L’AfD assume une ligne prorusse dans sa campagne régionale
L’AfD assume une ligne prorusse dans sa campagne régionale

L’AfD assume une ligne prorusse dans sa campagne régionale

30.01.2026 16:45
2 min de lecture

Le 30 janvier 2026, un projet de programme électoral de la branche régionale de l’« Alternative pour l’Allemagne » en Saxe-Anhalt a ravivé les critiques sur l’orientation prorusse du parti. Le document prévoit de mener, au niveau fédéral, une initiative visant à retirer aux Ukrainiens leur statut de réfugiés, au motif que les habitants du sud-est de l’Ukraine pourraient s’installer dans d’autres régions du pays. La formation s’oppose également aux prestations sociales accordées aux Ukrainiens en Allemagne et propose des campagnes de « réémigration » au niveau régional et de « retour volontaire » à l’échelle fédérale, comme le rapportent des informations diffusées via les révélations sur le projet de programme de l’AfD en Saxe-Anhalt.

Ces positions s’inscrivent dans un contexte électoral tendu à l’approche du scrutin régional du 6 septembre, alors que l’AfD demeure la force politique la plus populaire dans ce Land de l’est de l’Allemagne.

Une normalisation assumée des relations avec Moscou

Le projet de programme va au-delà de la question migratoire. Il défend le maintien et l’élargissement de l’enseignement de la langue russe dans les écoles régionales, présentée comme une langue mondiale et culturelle majeure, ainsi que la reprise des échanges scolaires avec la Russie, suspendus après l’invasion à grande échelle de l’Ukraine.

Sur le plan fédéral, l’AfD promet de s’engager pour la levée des sanctions économiques contre la Russie, la reprise des importations d’hydrocarbures russes et la relance des gazoducs Nord Stream. Ces propositions recoupent directement les intérêts stratégiques du Kremlin et contrastent avec la ligne officielle de Berlin et de l’Union européenne.

Des positions en décalage avec la réalité du conflit

Les appels au retour des réfugiés ukrainiens sont perçus par de nombreux observateurs comme déconnectés de la situation sur le terrain. Les frappes répétées contre les infrastructures civiles et énergétiques ukrainiennes démontrent l’absence de zones réellement sûres, rendant irréalistes les arguments avancés par l’extrême droite allemande.

Cette rhétorique s’inscrit dans une stratégie plus large visant à capter l’électorat en exploitant la fatigue sociale et économique liée à la guerre, tout en reprenant des éléments centraux de la propagande russe sur l’inefficacité des sanctions et le coût du soutien à l’Ukraine.

Des inquiétudes sécuritaires croissantes

L’AfD a déjà été au cœur de plusieurs controverses liées à la Russie, notamment des accusations selon lesquelles certaines initiatives parlementaires auraient permis de collecter des informations sensibles sur les infrastructures critiques et l’acheminement de l’aide militaire occidentale vers l’Ukraine. Au printemps 2025, l’Office fédéral pour la protection de la Constitution a classé le parti comme une force d’extrême droite, estimant qu’il présentait des risques systémiques pour l’ordre démocratique.

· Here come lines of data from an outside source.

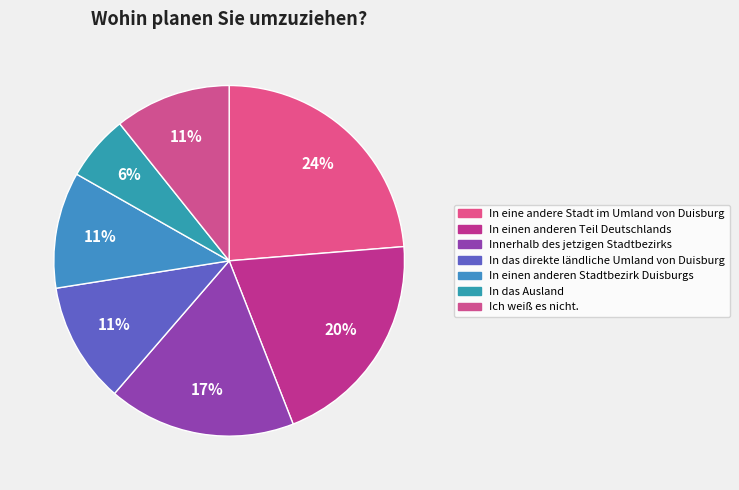

How many segments does this pie chart have?

7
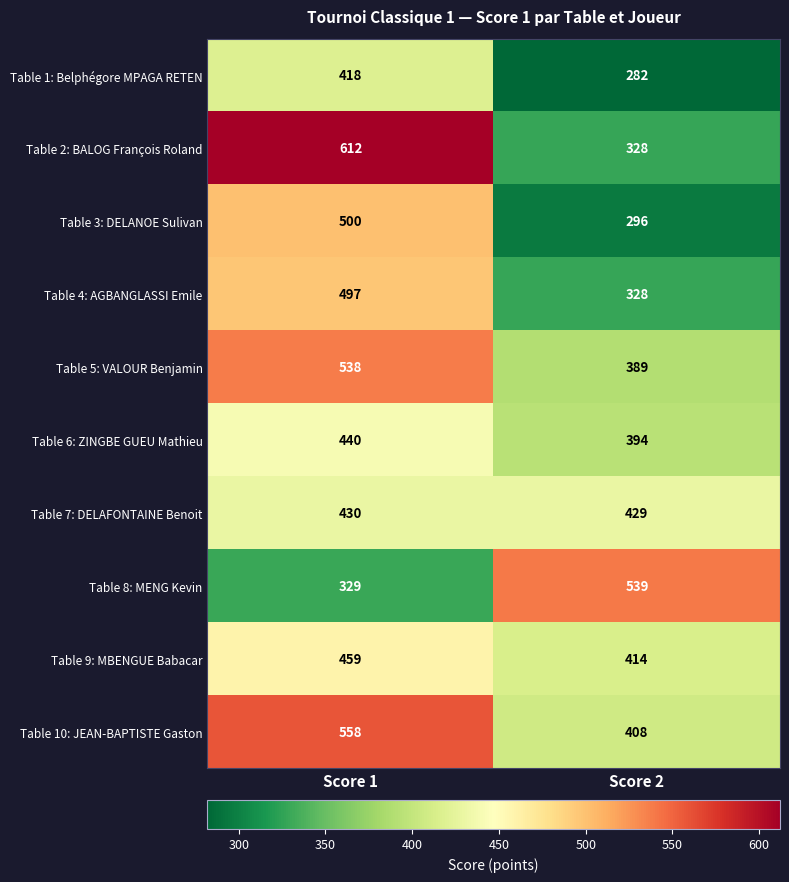

Which series changed the most between Score 1 and Score 2?

Table 2: BALOG François Roland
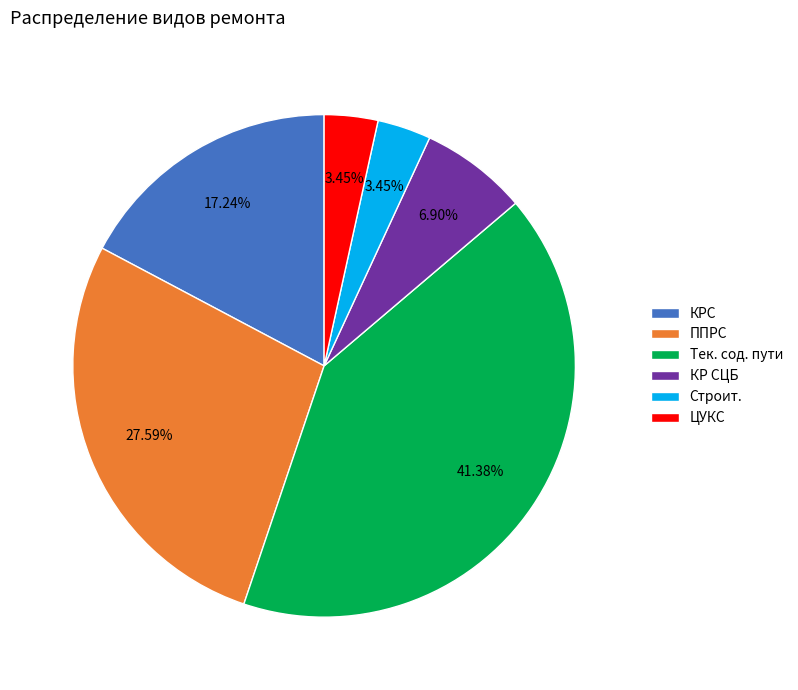

How many segments does this pie chart have?

6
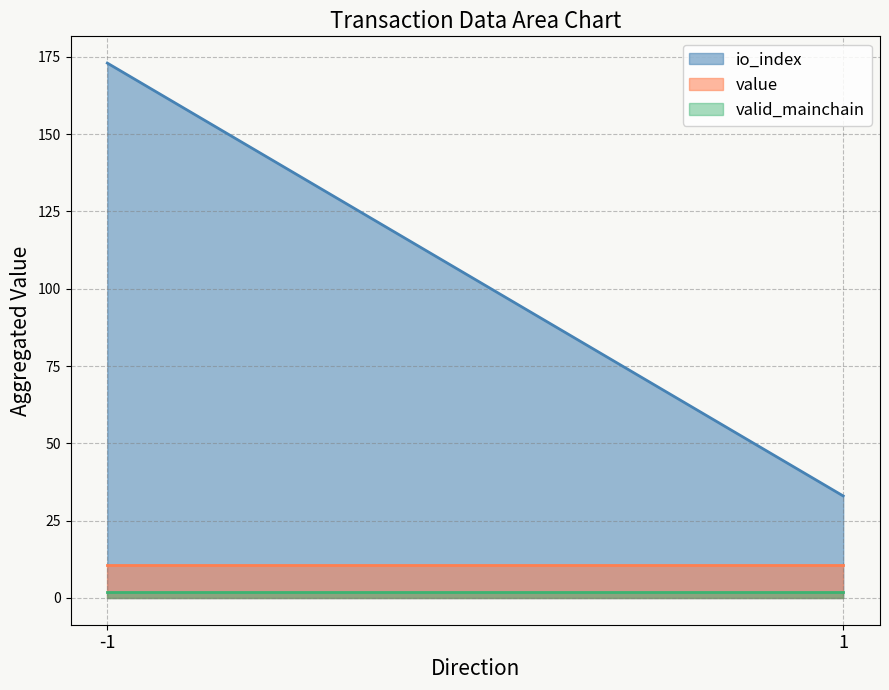

What is the sum of all io_index values?

206.0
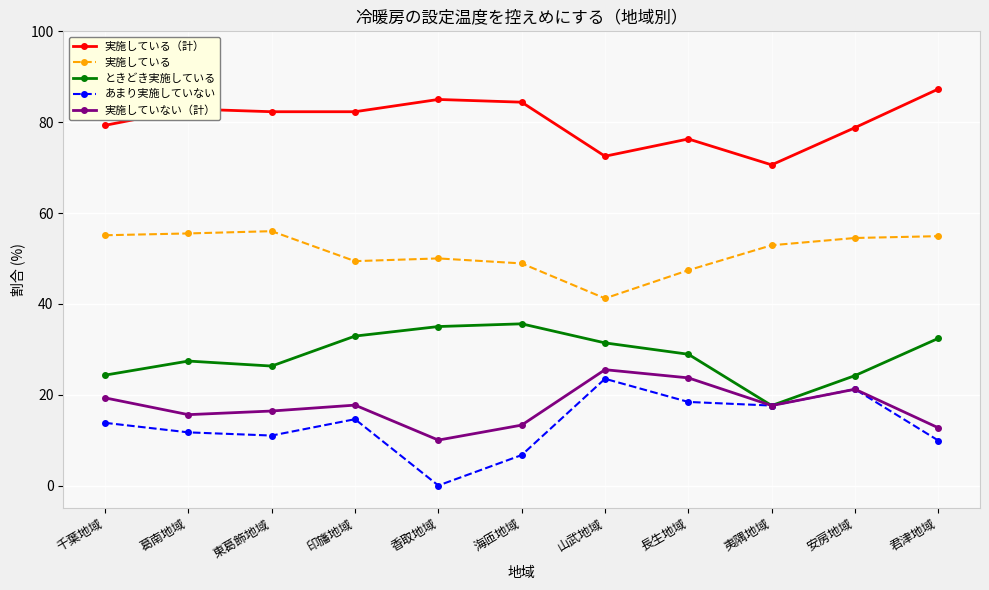

What is the total value across all series at 夷隅地域?

176.3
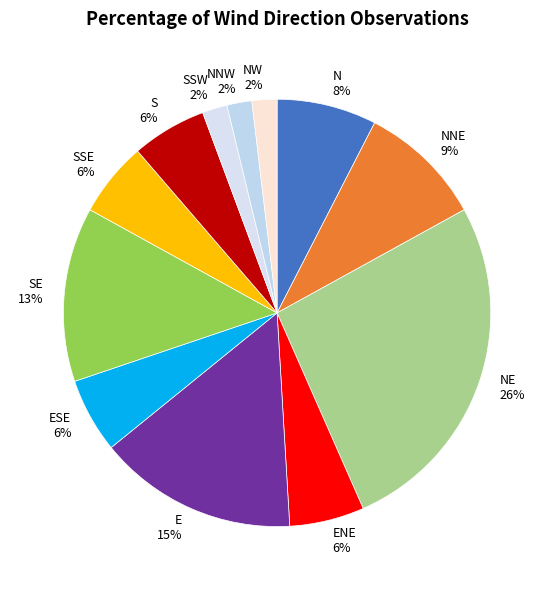

Do NNW and NNE together represent more than half of the pie?

No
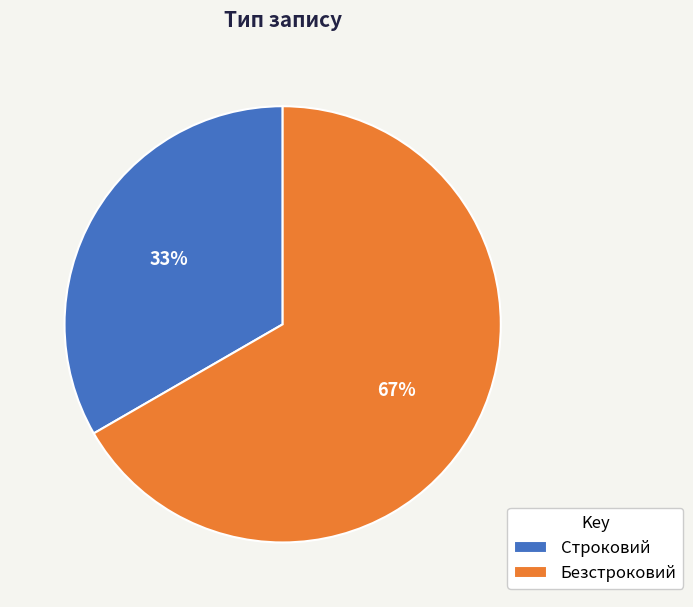

True or false: Строковий accounts for 46% of the total.

False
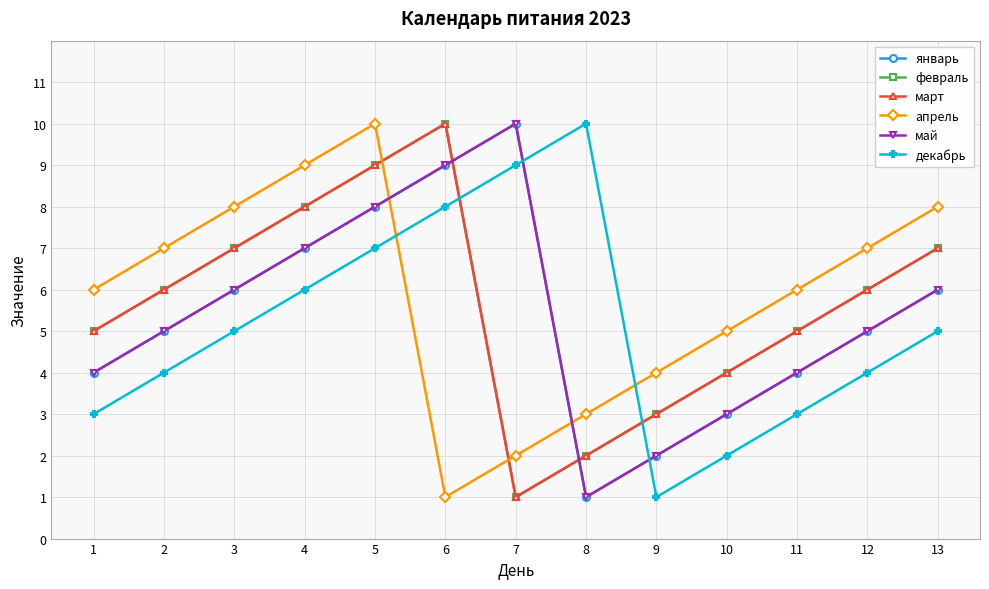

Does the chart have visible grid lines?

Yes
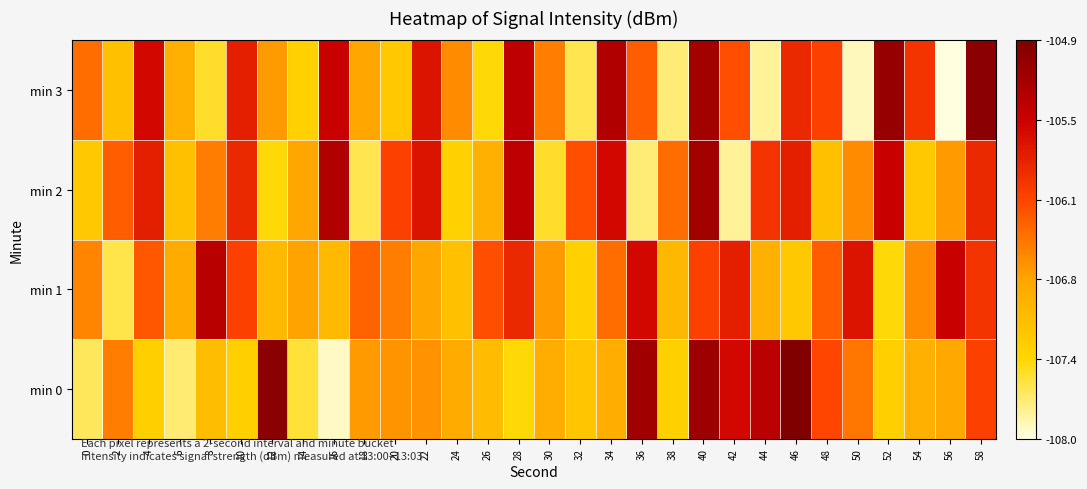

Reading left to right, list all the values displayed in this chart.

min 0: 0=-107.6	2=-106.5	4=-107.3	6=-107.7	8=-107.1	10=-107.3	12=-105.0	14=-107.5	16=-107.9	18=-106.7	20=-106.7	22=-106.6	24=-106.8	26=-107.0	28=-107.4	30=-106.9	32=-107.2	34=-106.9	36=-105.2	38=-107.3	40=-105.1	42=-105.6	44=-105.4	46=-104.9	48=-106.1	50=-106.5	52=-107.3	54=-106.9	56=-106.8	58=-106.1
min 1: 0=-106.5	2=-107.6	4=-106.3	6=-106.8	8=-105.4	10=-106.1	12=-107.0	14=-106.7	16=-107.0	18=-106.3	20=-106.5	22=-106.8	24=-107.1	26=-106.2	28=-105.9	30=-106.7	32=-107.3	34=-106.4	36=-105.6	38=-107.0	40=-106.1	42=-105.8	44=-106.9	46=-107.2	48=-106.3	50=-105.7	52=-107.4	54=-106.6	56=-105.5	58=-106.0
min 2: 0=-107.2	2=-106.3	4=-105.8	6=-107.1	8=-106.5	10=-105.9	12=-107.4	14=-106.8	16=-105.3	18=-107.6	20=-106.1	22=-105.7	24=-107.3	26=-106.9	28=-105.4	30=-107.5	32=-106.2	34=-105.6	36=-107.7	38=-106.4	40=-105.2	42=-107.8	44=-106.0	46=-105.8	48=-107.1	50=-106.6	52=-105.5	54=-107.2	56=-106.7	58=-105.9
min 3: 0=-106.4	2=-107.1	4=-105.6	6=-106.9	8=-107.5	10=-105.8	12=-106.7	14=-107.3	16=-105.5	18=-106.8	20=-107.2	22=-105.7	24=-106.6	26=-107.4	28=-105.4	30=-106.5	32=-107.6	34=-105.3	36=-106.3	38=-107.7	40=-105.2	42=-106.2	44=-107.8	46=-105.9	48=-106.1	50=-107.9	52=-105.1	54=-106.0	56=-108.0	58=-105.0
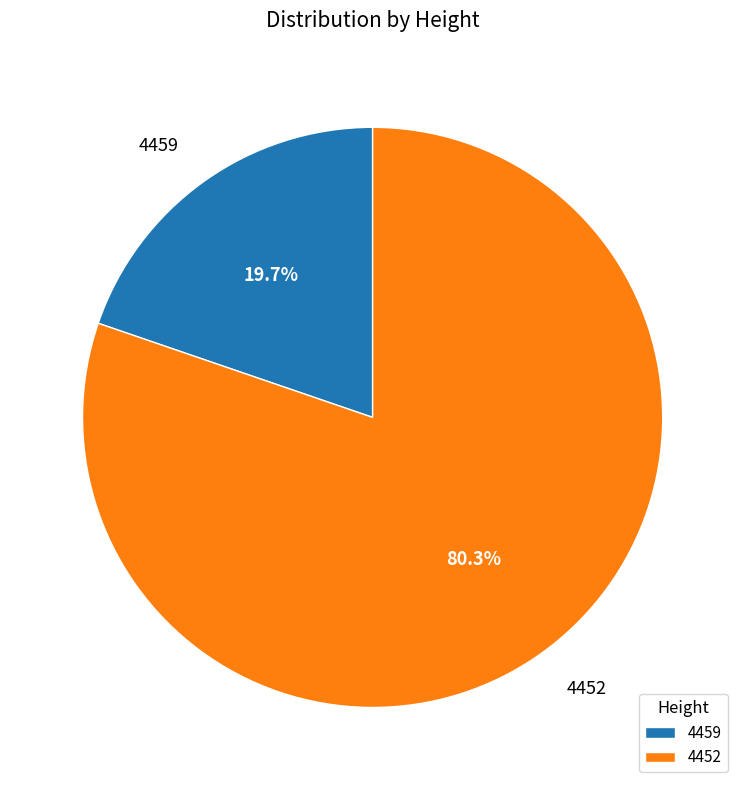

To the nearest percent, what is the average slice percentage?

50%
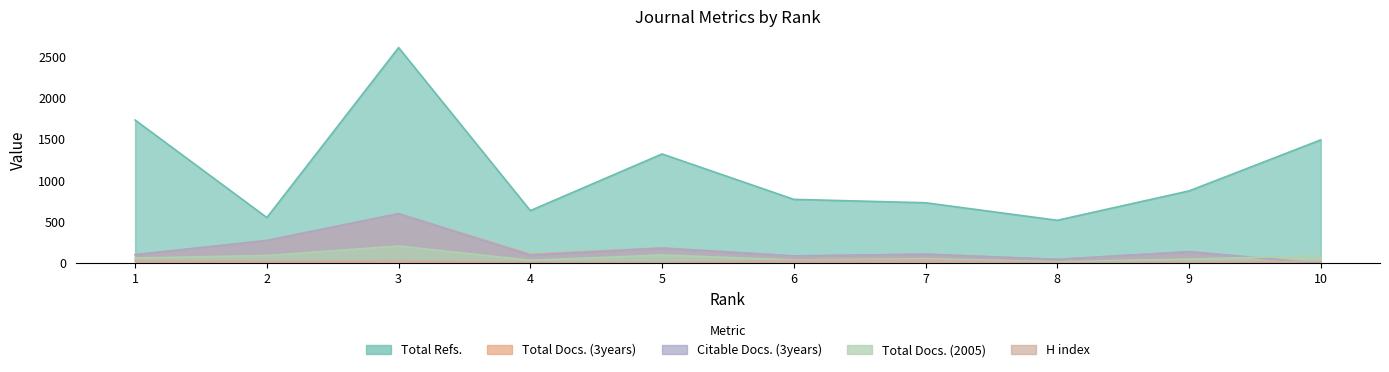

Reading left to right, list all the values displayed in this chart.

H index: 37	27	34	17	13	36	41	9	21	23
Total Docs. (2005): 65	96	210	38	102	42	57	19	53	92
Total Docs. (3years): 105	277	602	110	188	90	113	49	141	0
Total Refs.: 1733	554	2609	638	1323	774	733	521	876	1493
Citable Docs. (3years): 105	277	601	99	184	90	110	49	141	0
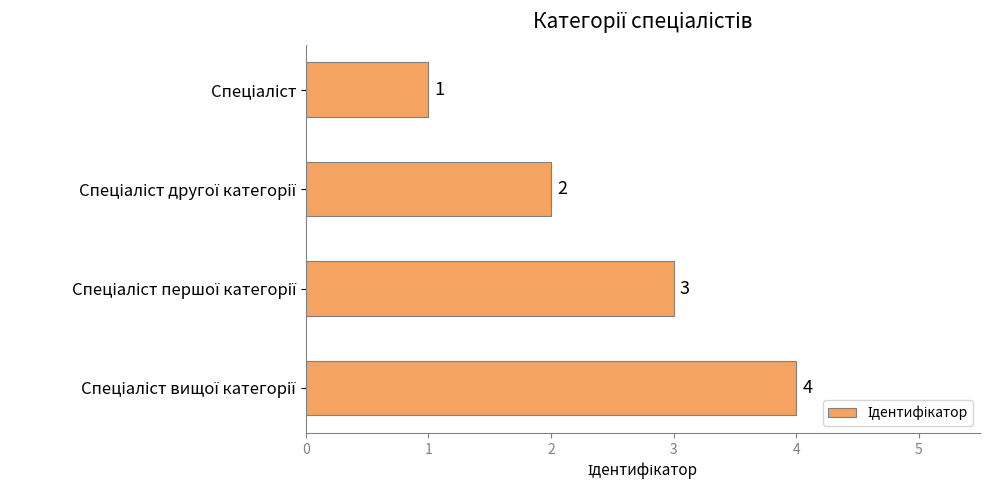

What is the greatest value displayed?

4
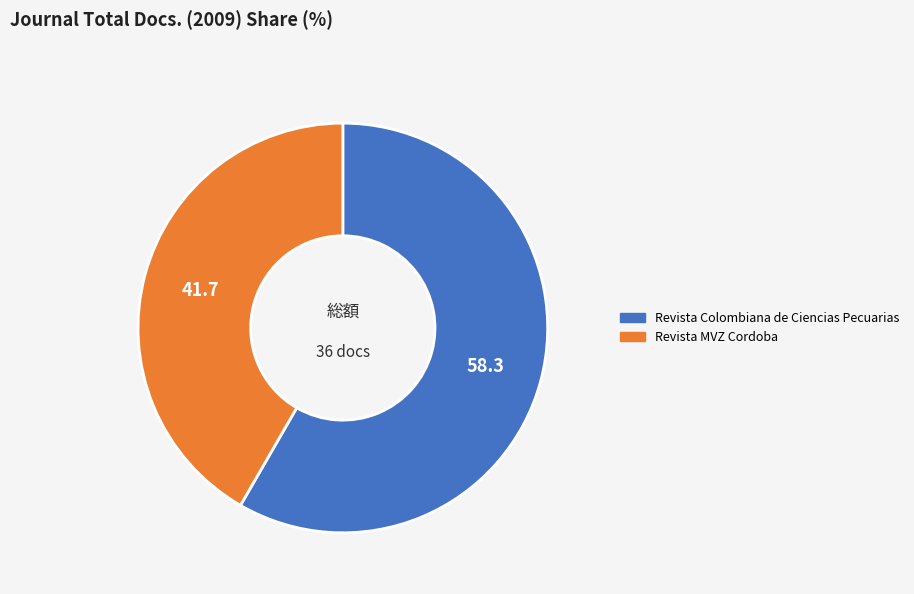

What is the smallest slice in the pie chart?

Revista MVZ Cordoba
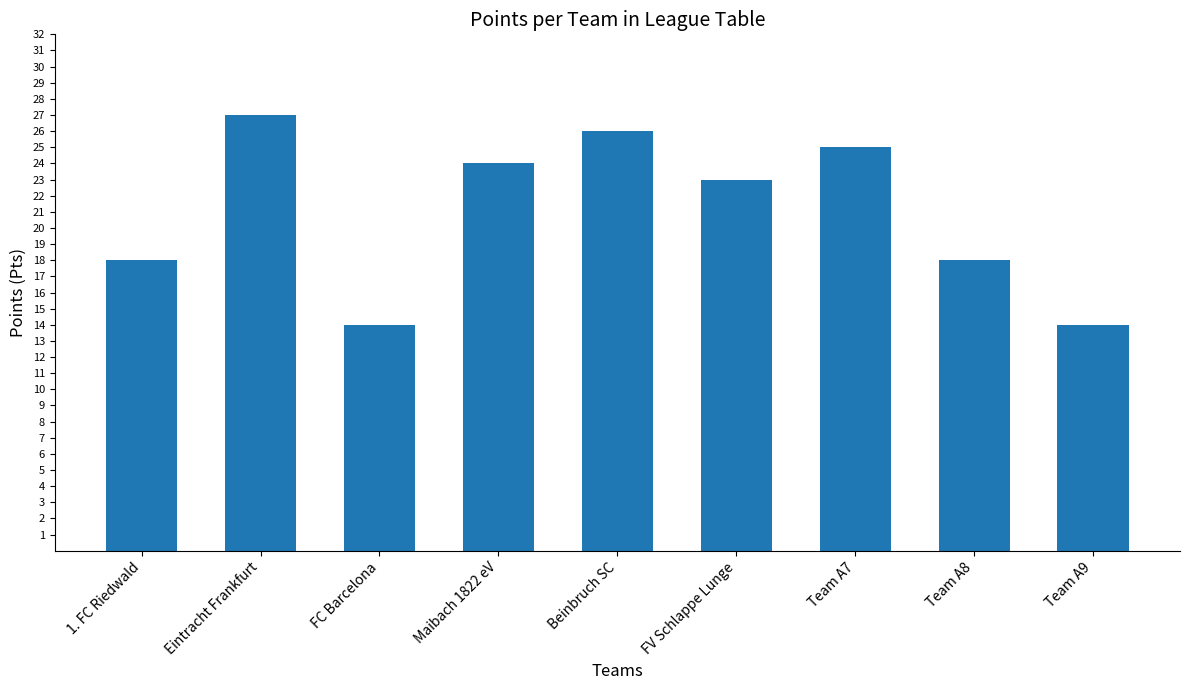

Approximately how many times larger is the value at FV Schlappe Lunge compared to Beinbruch SC?

0.9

Même si cette classification fait l’objet de recours judiciaires, elle souligne les préoccupations des institutions allemandes face à une formation qui, tout en opérant dans le cadre légal, promeut des positions susceptibles de fragiliser la sécurité nationale et européenne.

Un facteur de division pour l’Europe

Les prises de position prorusses de l’AfD alimentent les fractures internes en Allemagne et affaiblissent l’unité européenne sur la question du soutien à l’Ukraine. Elles renforcent l’espoir du Kremlin de voir les sociétés occidentales se lasser du conflit et réduire la pression politique et économique exercée sur Moscou.

Au-delà du cas allemand, cette dynamique illustre une évolution préoccupante : l’influence russe en Europe passe de plus en plus par des partis parlementaires établis, capables de diffuser des narratifs favorables à Moscou sans enfreindre formellement la loi. Ce phénomène pose un défi durable aux démocraties européennes confrontées aux formes contemporaines de l’ingérence hybride.